On one side of the Bass Museum of Art, we’ve installed a large photographic banner as part of our tc: temporary contemporary program. The banner is a work by artist Ken Gonzalez-Day, and it portrays two portrait busts looking at each other in profile. The work comes from a series by the artist, who performed research at the Getty Research Institute in Los Angeles by photographing every portrait bust in the J. Paul Getty Museum and Getty Villa in Malibu. One of his main focuses was to examine how race becomes emphasized or diminished in marble portrait busts.

While this body of his work is certainly fascinating, I think it’s also really interesting in the way his photograph is presented. Instead of existing as a typical framed print inside the museum, the photograph has been installed as a massive banner on the outside of the museum. Here, the work takes the form of a billboard, one that is bordered by the sky and trees on either side.
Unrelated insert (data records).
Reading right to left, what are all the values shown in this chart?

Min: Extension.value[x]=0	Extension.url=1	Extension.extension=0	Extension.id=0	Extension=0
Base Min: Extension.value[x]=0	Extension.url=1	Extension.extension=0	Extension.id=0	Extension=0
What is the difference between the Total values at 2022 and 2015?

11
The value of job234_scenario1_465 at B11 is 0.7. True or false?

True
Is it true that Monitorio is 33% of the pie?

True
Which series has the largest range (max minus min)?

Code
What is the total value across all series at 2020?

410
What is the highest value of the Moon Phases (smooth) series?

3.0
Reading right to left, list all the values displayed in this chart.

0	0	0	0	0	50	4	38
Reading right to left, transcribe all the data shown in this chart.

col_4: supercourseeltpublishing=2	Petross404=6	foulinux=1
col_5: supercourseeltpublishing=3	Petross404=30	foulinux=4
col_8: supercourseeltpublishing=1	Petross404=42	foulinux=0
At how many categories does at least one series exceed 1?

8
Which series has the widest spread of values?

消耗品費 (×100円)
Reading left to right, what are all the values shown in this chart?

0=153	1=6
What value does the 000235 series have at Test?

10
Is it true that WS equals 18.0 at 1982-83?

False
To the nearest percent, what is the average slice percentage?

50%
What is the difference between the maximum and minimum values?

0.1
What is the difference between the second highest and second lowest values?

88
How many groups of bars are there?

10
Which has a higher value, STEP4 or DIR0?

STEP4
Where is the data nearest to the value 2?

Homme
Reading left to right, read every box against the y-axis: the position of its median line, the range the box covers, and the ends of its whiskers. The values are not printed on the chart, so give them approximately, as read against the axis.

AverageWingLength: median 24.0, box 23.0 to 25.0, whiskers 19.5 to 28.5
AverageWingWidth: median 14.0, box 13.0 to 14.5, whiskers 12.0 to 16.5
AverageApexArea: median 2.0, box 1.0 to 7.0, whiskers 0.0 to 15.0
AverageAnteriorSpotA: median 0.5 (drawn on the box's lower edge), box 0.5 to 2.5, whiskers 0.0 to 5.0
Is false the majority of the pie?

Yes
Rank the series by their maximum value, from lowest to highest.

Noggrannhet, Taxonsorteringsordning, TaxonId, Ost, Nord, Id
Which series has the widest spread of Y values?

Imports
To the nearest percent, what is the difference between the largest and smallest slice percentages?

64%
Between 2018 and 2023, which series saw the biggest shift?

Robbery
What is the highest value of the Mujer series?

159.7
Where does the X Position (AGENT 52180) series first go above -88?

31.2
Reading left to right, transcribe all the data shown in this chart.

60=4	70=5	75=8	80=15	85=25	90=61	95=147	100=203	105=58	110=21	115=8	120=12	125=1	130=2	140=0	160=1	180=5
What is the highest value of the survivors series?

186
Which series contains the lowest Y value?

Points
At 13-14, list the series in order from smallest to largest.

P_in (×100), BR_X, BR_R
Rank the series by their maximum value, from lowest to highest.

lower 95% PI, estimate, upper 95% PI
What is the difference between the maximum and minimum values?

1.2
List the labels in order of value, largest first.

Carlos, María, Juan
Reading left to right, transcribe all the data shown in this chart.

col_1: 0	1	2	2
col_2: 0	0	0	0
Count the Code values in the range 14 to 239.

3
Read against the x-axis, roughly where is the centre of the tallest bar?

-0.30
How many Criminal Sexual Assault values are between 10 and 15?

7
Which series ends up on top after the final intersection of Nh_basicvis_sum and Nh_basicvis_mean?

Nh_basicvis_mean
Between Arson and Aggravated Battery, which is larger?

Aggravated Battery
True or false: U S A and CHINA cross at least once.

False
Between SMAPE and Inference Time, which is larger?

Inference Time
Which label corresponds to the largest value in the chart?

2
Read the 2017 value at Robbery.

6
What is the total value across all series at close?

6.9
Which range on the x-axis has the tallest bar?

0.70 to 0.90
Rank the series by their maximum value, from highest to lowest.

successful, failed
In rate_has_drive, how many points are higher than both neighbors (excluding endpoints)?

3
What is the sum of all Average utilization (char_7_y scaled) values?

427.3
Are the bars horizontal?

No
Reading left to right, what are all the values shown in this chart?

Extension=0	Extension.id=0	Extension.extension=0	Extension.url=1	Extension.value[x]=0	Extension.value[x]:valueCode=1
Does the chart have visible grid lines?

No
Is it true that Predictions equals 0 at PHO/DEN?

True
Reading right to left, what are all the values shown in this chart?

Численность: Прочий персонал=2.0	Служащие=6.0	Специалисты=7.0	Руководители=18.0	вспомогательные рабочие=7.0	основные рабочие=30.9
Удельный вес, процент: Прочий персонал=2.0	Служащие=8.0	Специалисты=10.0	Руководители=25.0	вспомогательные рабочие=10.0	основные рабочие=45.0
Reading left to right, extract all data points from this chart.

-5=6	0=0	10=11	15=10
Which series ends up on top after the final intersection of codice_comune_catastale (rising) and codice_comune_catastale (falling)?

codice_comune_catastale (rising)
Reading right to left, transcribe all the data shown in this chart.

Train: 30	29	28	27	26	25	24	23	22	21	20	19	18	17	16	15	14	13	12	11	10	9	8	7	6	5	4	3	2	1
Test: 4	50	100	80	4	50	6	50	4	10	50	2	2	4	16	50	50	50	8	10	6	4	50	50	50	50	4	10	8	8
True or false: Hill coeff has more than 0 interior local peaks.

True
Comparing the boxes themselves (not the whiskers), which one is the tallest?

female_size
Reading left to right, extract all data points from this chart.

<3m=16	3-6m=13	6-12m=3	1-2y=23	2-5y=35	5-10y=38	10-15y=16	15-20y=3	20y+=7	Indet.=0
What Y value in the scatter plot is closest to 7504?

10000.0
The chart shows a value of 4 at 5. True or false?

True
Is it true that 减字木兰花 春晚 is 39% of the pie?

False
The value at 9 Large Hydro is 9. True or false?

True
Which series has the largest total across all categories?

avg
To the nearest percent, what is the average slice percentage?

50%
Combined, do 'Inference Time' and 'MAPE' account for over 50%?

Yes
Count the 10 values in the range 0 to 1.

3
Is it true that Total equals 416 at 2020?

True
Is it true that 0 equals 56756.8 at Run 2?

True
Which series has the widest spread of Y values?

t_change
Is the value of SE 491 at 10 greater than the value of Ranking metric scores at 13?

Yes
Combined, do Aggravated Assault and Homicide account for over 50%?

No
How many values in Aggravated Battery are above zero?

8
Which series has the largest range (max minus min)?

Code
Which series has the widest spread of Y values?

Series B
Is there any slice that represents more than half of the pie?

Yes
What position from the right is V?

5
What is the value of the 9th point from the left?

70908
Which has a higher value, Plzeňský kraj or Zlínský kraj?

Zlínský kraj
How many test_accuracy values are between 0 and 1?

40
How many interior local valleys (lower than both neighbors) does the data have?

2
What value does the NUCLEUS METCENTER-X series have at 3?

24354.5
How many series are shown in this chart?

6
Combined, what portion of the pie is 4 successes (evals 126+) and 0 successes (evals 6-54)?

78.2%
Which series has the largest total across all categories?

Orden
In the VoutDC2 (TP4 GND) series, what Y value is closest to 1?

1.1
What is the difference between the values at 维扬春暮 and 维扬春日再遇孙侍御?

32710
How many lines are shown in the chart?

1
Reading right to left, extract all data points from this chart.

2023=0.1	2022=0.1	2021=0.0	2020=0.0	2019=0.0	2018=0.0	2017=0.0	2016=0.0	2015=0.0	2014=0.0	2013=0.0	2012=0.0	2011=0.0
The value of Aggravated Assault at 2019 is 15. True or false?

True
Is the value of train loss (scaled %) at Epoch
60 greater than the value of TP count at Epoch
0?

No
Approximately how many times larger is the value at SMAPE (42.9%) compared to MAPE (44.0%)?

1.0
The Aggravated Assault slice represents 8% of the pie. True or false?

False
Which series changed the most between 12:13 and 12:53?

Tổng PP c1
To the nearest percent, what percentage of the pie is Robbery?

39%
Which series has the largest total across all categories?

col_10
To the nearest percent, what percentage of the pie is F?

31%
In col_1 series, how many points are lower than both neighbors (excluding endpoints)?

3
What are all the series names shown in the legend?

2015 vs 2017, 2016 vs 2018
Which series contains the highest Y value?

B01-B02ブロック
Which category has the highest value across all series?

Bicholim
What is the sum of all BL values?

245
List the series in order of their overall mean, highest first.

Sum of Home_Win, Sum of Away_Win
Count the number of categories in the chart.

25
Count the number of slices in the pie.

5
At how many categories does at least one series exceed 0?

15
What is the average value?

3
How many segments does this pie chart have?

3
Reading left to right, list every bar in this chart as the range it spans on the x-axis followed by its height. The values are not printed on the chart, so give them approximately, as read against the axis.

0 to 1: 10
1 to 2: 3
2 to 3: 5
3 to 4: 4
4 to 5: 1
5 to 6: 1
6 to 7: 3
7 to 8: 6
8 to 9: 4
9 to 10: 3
This is not the first time artists have used billboards as media for their own work: Felix Gonzalez-Torres’s notable "Untitled" (1991) was a photograph of a recently slept-in bed that was installed as a billboard in New York City. While this is certainly not the first use of a billboard as medium, the fact that Gonzalez-Day’s work is installed outside—in public space—has the opportunity to transform the community that inhabits or travels through this neighborhood. Being able to shape or activate public space is one of the main explorations of our tc: temporary contemporary project.